REQUIRED ACTION >>
Return the text lines of the records below word for word, leaving out the pictures.

PROVIDED RECORDS >>
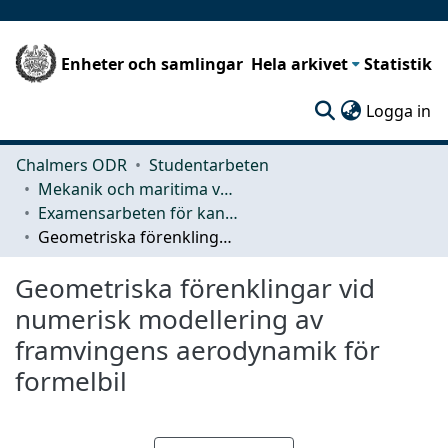
Enheter och samlingar
Hela arkivet
Statistik
(c
Logga in
Chalmers ODR
Studentarbeten
Mekanik och maritima vetenskaper (M2)
Examensarbeten för kandidatexamen
Geometriska förenklingar vid numerisk modellering av framvingens aerodynamik för formelbil
Geometriska förenklingar vid
numerisk modellering av
framvingens aerodynamik för
formelbil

SOLUTION >>
Enheter och samlingar
Hela arkivet
Statistik
(c
Logga in
Chalmers ODR
Studentarbeten
Mekanik och maritima vetenskaper (M2)
Examensarbeten för kandidatexamen
Geometriska förenklingar vid numerisk modellering av framvingens aerodynamik för formelbil
Geometriska förenklingar vid
numerisk modellering av
framvingens aerodynamik för
formelbil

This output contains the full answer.